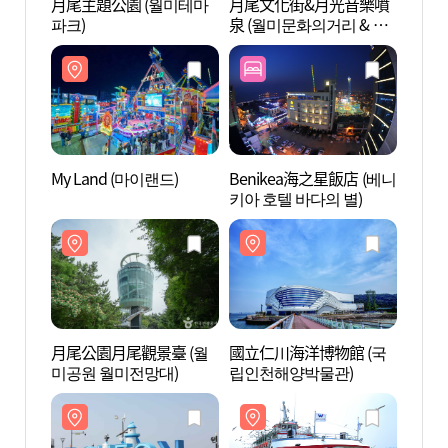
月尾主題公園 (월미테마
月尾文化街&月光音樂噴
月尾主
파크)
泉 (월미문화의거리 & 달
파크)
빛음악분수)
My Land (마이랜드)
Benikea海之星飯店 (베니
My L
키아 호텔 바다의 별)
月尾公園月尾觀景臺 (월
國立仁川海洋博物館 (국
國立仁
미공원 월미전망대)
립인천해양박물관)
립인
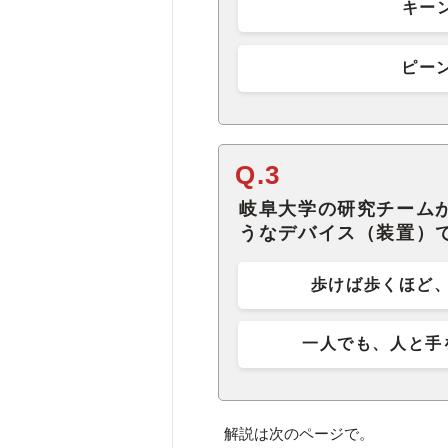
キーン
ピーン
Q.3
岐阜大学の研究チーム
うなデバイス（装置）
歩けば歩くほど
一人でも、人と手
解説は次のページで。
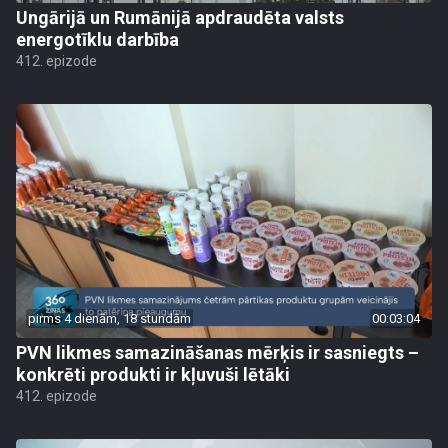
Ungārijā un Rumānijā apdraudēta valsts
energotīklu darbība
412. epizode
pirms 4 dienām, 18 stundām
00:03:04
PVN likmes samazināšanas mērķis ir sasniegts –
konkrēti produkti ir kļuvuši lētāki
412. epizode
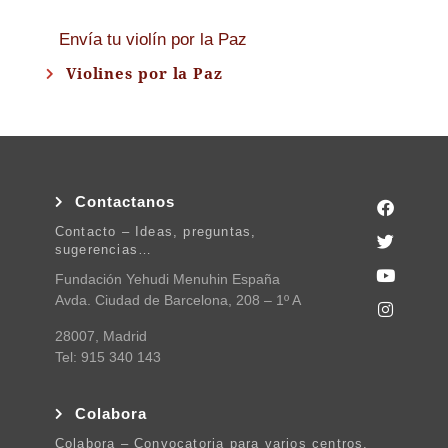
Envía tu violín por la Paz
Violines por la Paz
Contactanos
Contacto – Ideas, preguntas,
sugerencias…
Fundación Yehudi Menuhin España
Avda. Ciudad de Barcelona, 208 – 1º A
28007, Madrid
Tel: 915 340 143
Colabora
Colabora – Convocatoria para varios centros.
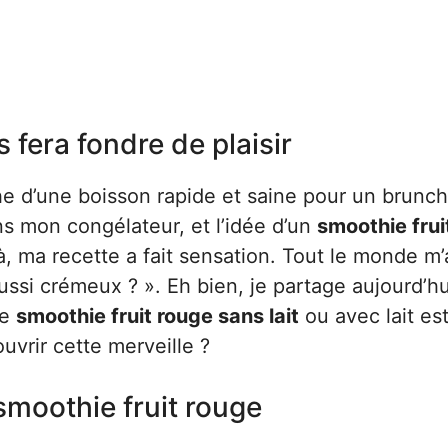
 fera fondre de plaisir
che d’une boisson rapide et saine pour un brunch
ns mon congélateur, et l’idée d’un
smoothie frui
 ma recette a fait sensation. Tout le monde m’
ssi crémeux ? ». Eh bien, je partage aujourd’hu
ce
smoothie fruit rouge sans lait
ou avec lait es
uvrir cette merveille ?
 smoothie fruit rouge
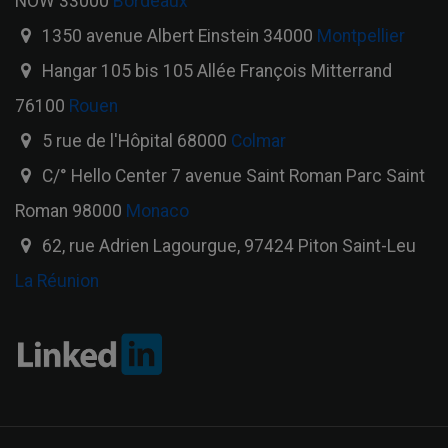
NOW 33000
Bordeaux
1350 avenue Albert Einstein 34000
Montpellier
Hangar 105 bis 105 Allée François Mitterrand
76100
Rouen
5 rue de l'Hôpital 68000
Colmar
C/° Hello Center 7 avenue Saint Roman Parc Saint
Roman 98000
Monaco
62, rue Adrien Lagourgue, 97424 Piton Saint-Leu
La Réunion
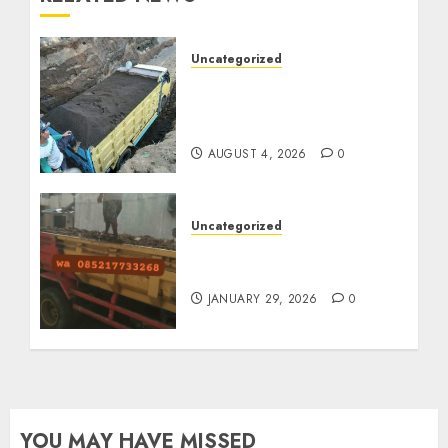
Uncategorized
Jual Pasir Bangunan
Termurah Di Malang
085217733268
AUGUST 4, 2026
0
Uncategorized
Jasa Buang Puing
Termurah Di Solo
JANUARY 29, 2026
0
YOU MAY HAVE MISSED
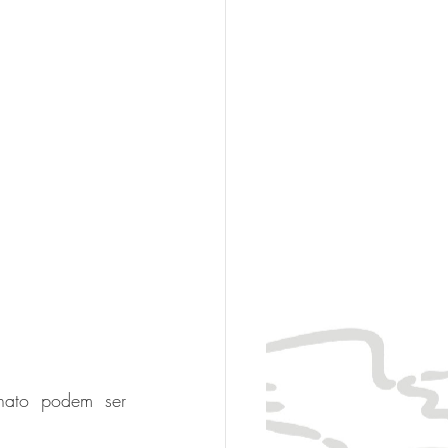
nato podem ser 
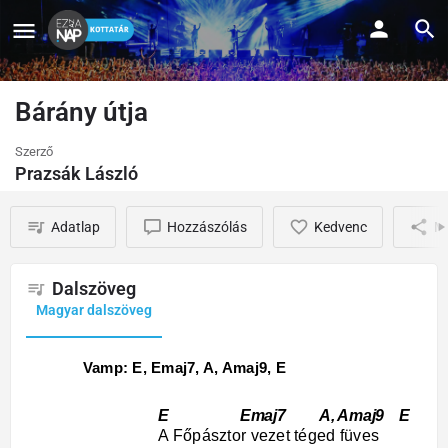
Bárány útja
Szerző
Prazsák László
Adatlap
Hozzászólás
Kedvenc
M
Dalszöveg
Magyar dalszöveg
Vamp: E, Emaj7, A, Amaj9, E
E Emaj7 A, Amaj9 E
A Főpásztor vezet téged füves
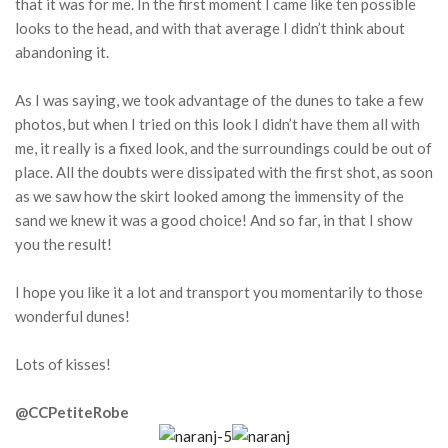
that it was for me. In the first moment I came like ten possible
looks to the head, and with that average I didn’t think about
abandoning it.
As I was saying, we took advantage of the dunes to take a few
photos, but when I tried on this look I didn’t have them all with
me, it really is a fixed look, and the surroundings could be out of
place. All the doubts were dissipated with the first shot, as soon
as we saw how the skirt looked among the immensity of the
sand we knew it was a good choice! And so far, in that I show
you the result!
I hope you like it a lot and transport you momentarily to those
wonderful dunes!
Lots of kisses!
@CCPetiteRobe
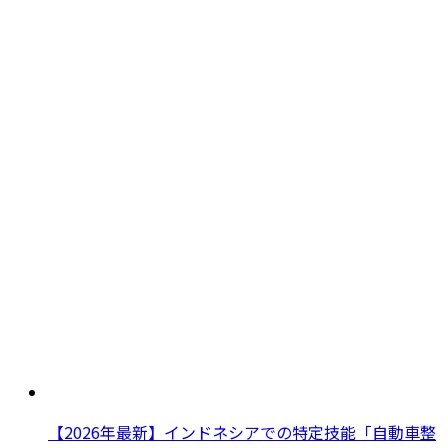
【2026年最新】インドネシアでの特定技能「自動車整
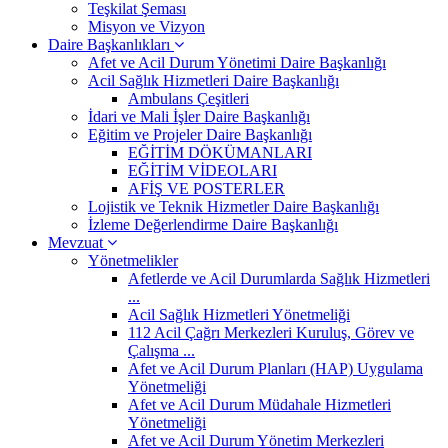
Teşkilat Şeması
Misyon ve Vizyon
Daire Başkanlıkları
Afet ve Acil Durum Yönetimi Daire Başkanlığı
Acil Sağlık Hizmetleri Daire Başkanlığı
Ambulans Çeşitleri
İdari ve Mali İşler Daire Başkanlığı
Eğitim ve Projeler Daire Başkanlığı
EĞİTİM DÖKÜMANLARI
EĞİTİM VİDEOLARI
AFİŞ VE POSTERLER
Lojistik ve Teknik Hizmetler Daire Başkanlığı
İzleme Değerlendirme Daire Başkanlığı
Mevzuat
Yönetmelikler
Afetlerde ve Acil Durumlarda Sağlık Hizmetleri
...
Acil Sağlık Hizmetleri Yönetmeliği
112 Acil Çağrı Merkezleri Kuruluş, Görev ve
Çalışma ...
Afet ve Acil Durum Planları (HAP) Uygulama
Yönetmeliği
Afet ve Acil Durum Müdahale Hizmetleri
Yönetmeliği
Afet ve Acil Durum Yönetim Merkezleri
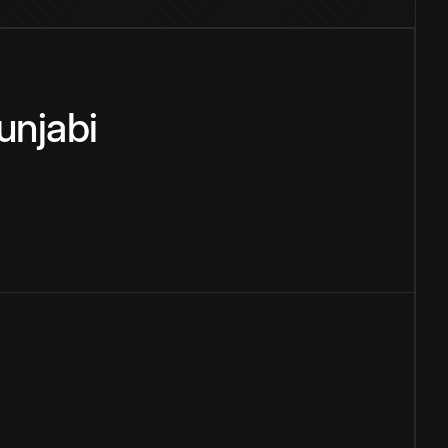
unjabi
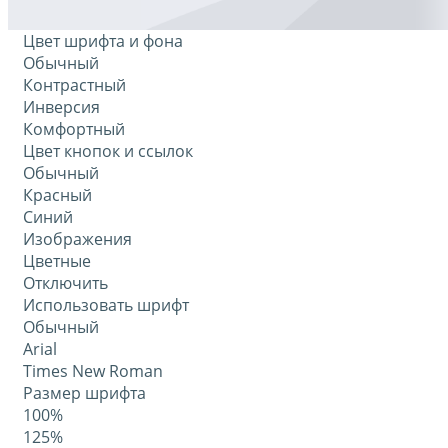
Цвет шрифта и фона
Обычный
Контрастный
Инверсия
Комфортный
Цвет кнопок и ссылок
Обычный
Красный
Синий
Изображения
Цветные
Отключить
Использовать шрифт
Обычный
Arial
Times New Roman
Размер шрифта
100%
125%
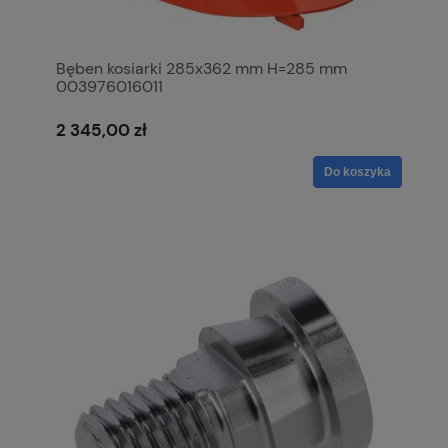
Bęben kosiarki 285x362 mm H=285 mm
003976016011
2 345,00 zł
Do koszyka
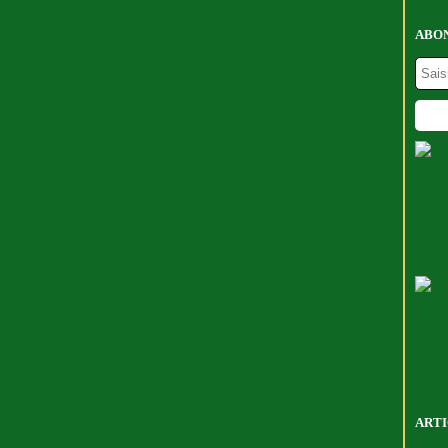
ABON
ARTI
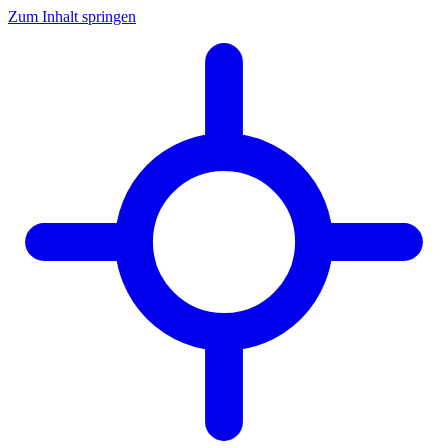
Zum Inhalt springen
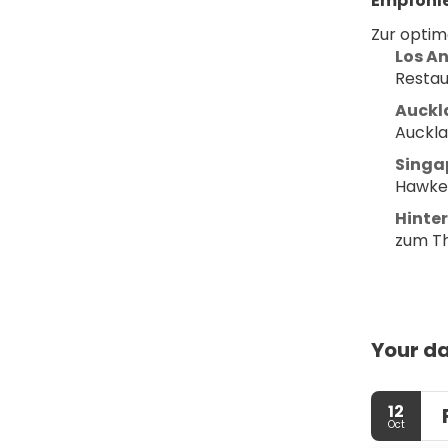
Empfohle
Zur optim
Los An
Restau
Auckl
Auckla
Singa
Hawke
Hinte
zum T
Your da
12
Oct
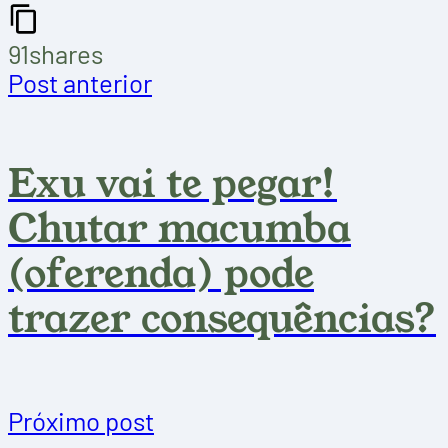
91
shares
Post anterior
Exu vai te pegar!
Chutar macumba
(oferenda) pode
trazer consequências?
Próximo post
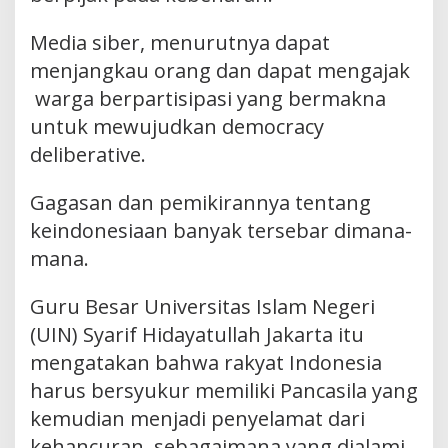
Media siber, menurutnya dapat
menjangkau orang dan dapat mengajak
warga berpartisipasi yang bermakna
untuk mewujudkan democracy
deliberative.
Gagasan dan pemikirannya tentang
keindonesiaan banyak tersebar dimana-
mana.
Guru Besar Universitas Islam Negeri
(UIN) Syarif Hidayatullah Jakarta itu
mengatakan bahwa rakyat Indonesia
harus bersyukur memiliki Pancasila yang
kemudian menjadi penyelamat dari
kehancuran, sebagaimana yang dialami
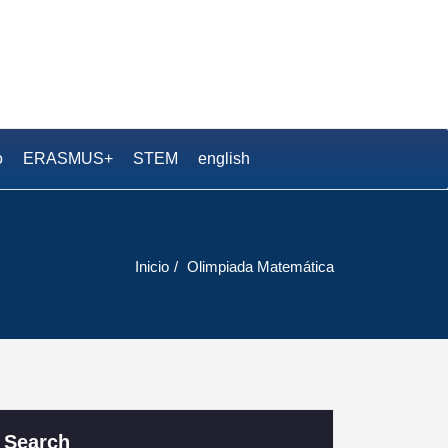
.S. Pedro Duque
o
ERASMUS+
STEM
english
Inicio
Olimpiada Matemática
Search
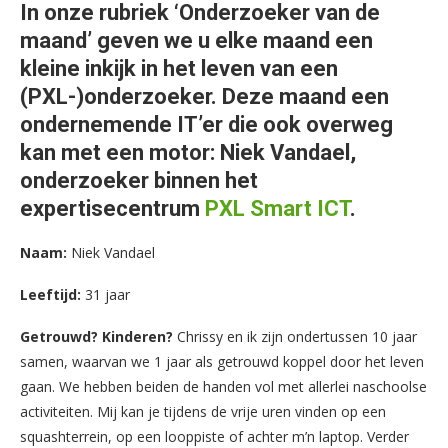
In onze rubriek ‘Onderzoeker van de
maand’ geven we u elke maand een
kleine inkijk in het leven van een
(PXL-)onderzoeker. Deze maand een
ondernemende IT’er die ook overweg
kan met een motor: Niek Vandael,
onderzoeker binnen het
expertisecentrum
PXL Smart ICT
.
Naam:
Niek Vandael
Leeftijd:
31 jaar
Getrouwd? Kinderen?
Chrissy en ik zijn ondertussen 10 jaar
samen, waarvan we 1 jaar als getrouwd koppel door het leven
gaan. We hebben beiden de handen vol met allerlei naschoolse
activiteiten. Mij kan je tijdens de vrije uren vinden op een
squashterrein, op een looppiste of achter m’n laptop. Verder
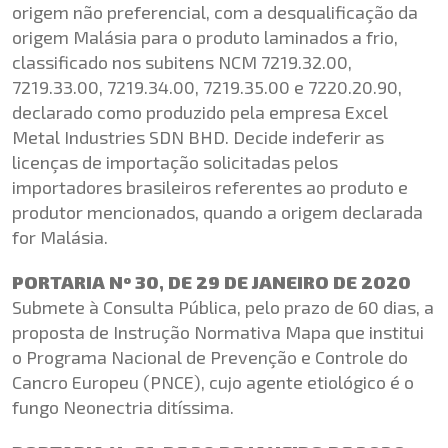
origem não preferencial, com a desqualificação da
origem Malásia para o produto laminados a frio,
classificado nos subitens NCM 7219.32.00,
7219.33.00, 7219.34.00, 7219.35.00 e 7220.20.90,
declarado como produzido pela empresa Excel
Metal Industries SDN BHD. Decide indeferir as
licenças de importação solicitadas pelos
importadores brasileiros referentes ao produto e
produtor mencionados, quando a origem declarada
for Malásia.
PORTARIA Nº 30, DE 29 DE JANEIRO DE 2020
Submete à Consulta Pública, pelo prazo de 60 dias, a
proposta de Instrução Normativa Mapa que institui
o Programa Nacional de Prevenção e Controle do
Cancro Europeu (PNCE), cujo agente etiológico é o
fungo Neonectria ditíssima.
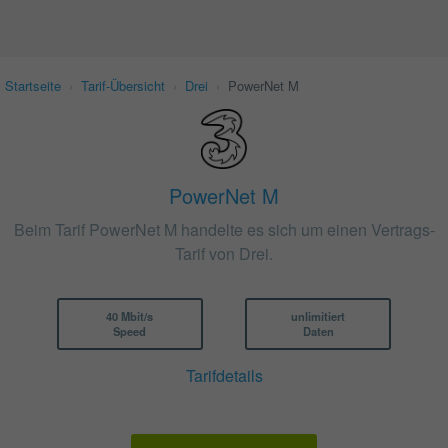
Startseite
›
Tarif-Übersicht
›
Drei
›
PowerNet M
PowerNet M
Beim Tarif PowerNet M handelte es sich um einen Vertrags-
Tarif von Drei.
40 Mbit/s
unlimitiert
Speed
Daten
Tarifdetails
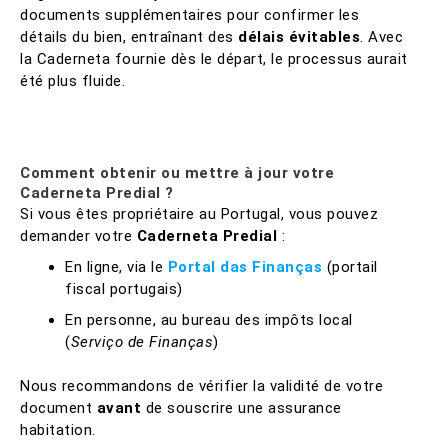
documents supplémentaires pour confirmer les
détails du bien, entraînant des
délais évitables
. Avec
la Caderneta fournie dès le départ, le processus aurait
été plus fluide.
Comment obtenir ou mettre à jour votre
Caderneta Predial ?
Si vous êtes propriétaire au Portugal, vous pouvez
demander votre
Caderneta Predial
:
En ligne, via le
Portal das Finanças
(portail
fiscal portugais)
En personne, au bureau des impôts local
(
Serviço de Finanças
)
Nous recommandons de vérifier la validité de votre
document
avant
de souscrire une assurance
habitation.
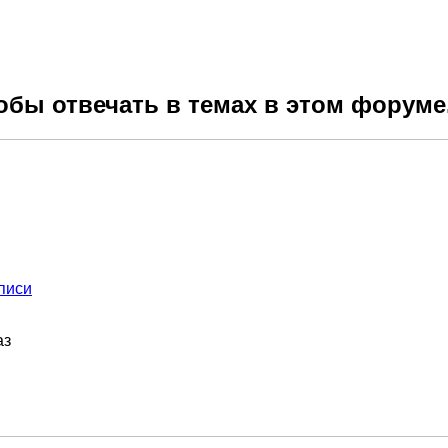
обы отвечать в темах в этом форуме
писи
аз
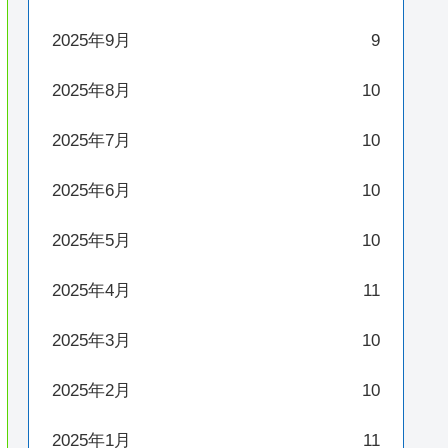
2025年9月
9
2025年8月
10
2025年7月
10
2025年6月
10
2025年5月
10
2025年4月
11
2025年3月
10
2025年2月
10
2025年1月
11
☆ ☆ ☆ ☆ ☆
Problem details:
Please rewrite the lines above with "Violines para la Paz" substituted for "Violines por la Paz", keeping everything else unchanged. Leave the pictures out of your answer.

Result of the task:
月尾主題公園 (월미테마
月尾文化街&月光音樂噴
月尾主
파크)
泉 (월미문화의거리 & 달
파크)
빛음악분수)
My Land (마이랜드)
Benikea海之星飯店 (베니
My L
키아 호텔 바다의 별)
月尾公園月尾觀景臺 (월
國立仁川海洋博物館 (국
國立仁
미공원 월미전망대)
립인천해양박물관)
립인
キーン
ピーン
Q.3
岐阜大学の研究チーム
うなデバイス（装置）
歩けば歩くほど
一人でも、人と手
解説は次のページで。
Ungārijā un Rumānijā apdraudēta valsts
energotīklu darbība
412. epizode
pirms 4 dienām, 18 stundām
00:03:04
PVN likmes samazināšanas mērķis ir sasniegts –
konkrēti produkti ir kļuvuši lētāki
412. epizode
Envía tu violín por la Paz
Violines para la Paz
Contactanos
Contacto – Ideas, preguntas,
sugerencias…
Fundación Yehudi Menuhin España
Avda. Ciudad de Barcelona, 208 – 1º A
28007, Madrid
Tel: 915 340 143
Colabora
Colabora – Convocatoria para varios centros.
 fera fondre de plaisir
che d’une boisson rapide et saine pour un brunch
ns mon congélateur, et l’idée d’un
smoothie frui
 ma recette a fait sensation. Tout le monde m’
ssi crémeux ? ». Eh bien, je partage aujourd’hu
ce
smoothie fruit rouge sans lait
ou avec lait es
uvrir cette merveille ?
 smoothie fruit rouge
NOW 33000
Bordeaux
1350 avenue Albert Einstein 34000
Montpellier
Hangar 105 bis 105 Allée François Mitterrand
76100
Rouen
5 rue de l'Hôpital 68000
Colmar
C/° Hello Center 7 avenue Saint Roman Parc Saint
Roman 98000
Monaco
62, rue Adrien Lagourgue, 97424 Piton Saint-Leu
La Réunion
Uncategorized
Jual Pasir Bangunan
Termurah Di Malang
085217733268
AUGUST 4, 2026
0
Uncategorized
Jasa Buang Puing
Termurah Di Solo
JANUARY 29, 2026
0
YOU MAY HAVE MISSED
nato podem ser 
Bárány útja
Szerző
Prazsák László
Adatlap
Hozzászólás
Kedvenc
M
Dalszöveg
Magyar dalszöveg
Vamp: E, Emaj7, A, Amaj9, E
E Emaj7 A, Amaj9 E
A Főpásztor vezet téged füves
that it was for me. In the first moment I came like ten possible
looks to the head, and with that average I didn’t think about
abandoning it.
As I was saying, we took advantage of the dunes to take a few
photos, but when I tried on this look I didn’t have them all with
me, it really is a fixed look, and the surroundings could be out of
place. All the doubts were dissipated with the first shot, as soon
as we saw how the skirt looked among the immensity of the
sand we knew it was a good choice! And so far, in that I show
you the result!
I hope you like it a lot and transport you momentarily to those
wonderful dunes!
Lots of kisses!
@CCPetiteRobe
【2026年最新】インドネシアでの特定技能「自動車整
Teşkilat Şeması
Misyon ve Vizyon
Daire Başkanlıkları
Afet ve Acil Durum Yönetimi Daire Başkanlığı
Acil Sağlık Hizmetleri Daire Başkanlığı
Ambulans Çeşitleri
İdari ve Mali İşler Daire Başkanlığı
Eğitim ve Projeler Daire Başkanlığı
EĞİTİM DÖKÜMANLARI
EĞİTİM VİDEOLARI
AFİŞ VE POSTERLER
Lojistik ve Teknik Hizmetler Daire Başkanlığı
İzleme Değerlendirme Daire Başkanlığı
Mevzuat
Yönetmelikler
Afetlerde ve Acil Durumlarda Sağlık Hizmetleri
...
Acil Sağlık Hizmetleri Yönetmeliği
112 Acil Çağrı Merkezleri Kuruluş, Görev ve
Çalışma ...
Afet ve Acil Durum Planları (HAP) Uygulama
Yönetmeliği
Afet ve Acil Durum Müdahale Hizmetleri
Yönetmeliği
Afet ve Acil Durum Yönetim Merkezleri
unjabi
Цвет шрифта и фона
Обычный
Контрастный
Инверсия
Комфортный
Цвет кнопок и ссылок
Обычный
Красный
Синий
Изображения
Цветные
Отключить
Использовать шрифт
Обычный
Arial
Times New Roman
Размер шрифта
100%
125%
Bęben kosiarki 285x362 mm H=285 mm
003976016011
2 345,00 zł
Do koszyka
ABON
ARTI
Zum Inhalt springen
Empfohle
Zur optim
Los An
Restau
Auckl
Auckla
Singa
Hawke
Hinte
zum T
Your da
12
Oct
91
shares
Post anterior
Exu vai te pegar!
Chutar macumba
(oferenda) pode
trazer consequências?
Próximo post
Media siber, menurutnya dapat
menjangkau orang dan dapat mengajak
warga berpartisipasi yang bermakna
untuk mewujudkan democracy
deliberative.
Gagasan dan pemikirannya tentang
keindonesiaan banyak tersebar dimana-
mana.
Guru Besar Universitas Islam Negeri
(UIN) Syarif Hidayatullah Jakarta itu
mengatakan bahwa rakyat Indonesia
harus bersyukur memiliki Pancasila yang
kemudian menjadi penyelamat dari
kehancuran, sebagaimana yang dialami
.S. Pedro Duque
o
ERASMUS+
STEM
english
Inicio
Olimpiada Matemática
Search
In onze rubriek ‘Onderzoeker van de
maand’ geven we u elke maand een
kleine inkijk in het leven van een
(PXL-)onderzoeker. Deze maand een
ondernemende IT’er die ook overweg
kan met een motor: Niek Vandael,
onderzoeker binnen het
expertisecentrum
PXL Smart ICT
.
Naam:
Niek Vandael
Leeftijd:
31 jaar
Getrouwd? Kinderen?
Chrissy en ik zijn ondertussen 10 jaar
samen, waarvan we 1 jaar als getrouwd koppel door het leven
gaan. We hebben beiden de handen vol met allerlei naschoolse
activiteiten. Mij kan je tijdens de vrije uren vinden op een
squashterrein, op een looppiste of achter m’n laptop. Verder
origem não preferencial, com a desqualificação da
origem Malásia para o produto laminados a frio,
classificado nos subitens NCM 7219.32.00,
7219.33.00, 7219.34.00, 7219.35.00 e 7220.20.90,
declarado como produzido pela empresa Excel
Metal Industries SDN BHD. Decide indeferir as
licenças de importação solicitadas pelos
importadores brasileiros referentes ao produto e
produtor mencionados, quando a origem declarada
for Malásia.
PORTARIA Nº 30, DE 29 DE JANEIRO DE 2020
Submete à Consulta Pública, pelo prazo de 60 dias, a
proposta de Instrução Normativa Mapa que institui
o Programa Nacional de Prevenção e Controle do
Cancro Europeu (PNCE), cujo agente etiológico é o
fungo Neonectria ditíssima.
Startseite
›
Tarif-Übersicht
›
Drei
›
PowerNet M
PowerNet M
Beim Tarif PowerNet M handelte es sich um einen Vertrags-
Tarif von Drei.
40 Mbit/s
unlimitiert
Speed
Daten
Tarifdetails
documents supplémentaires pour confirmer les
détails du bien, entraînant des
délais évitables
. Avec
la Caderneta fournie dès le départ, le processus aurait
été plus fluide.
Comment obtenir ou mettre à jour votre
Caderneta Predial ?
Si vous êtes propriétaire au Portugal, vous pouvez
demander votre
Caderneta Predial
:
En ligne, via le
Portal das Finanças
(portail
fiscal portugais)
En personne, au bureau des impôts local
(
Serviço de Finanças
)
Nous recommandons de vérifier la validité de votre
document
avant
de souscrire une assurance
habitation.
обы отвечать в темах в этом форуме
писи
аз
2025年9月
9
2025年8月
10
2025年7月
10
2025年6月
10
2025年5月
10
2025年4月
11
2025年3月
10
2025年2月
10
2025年1月
11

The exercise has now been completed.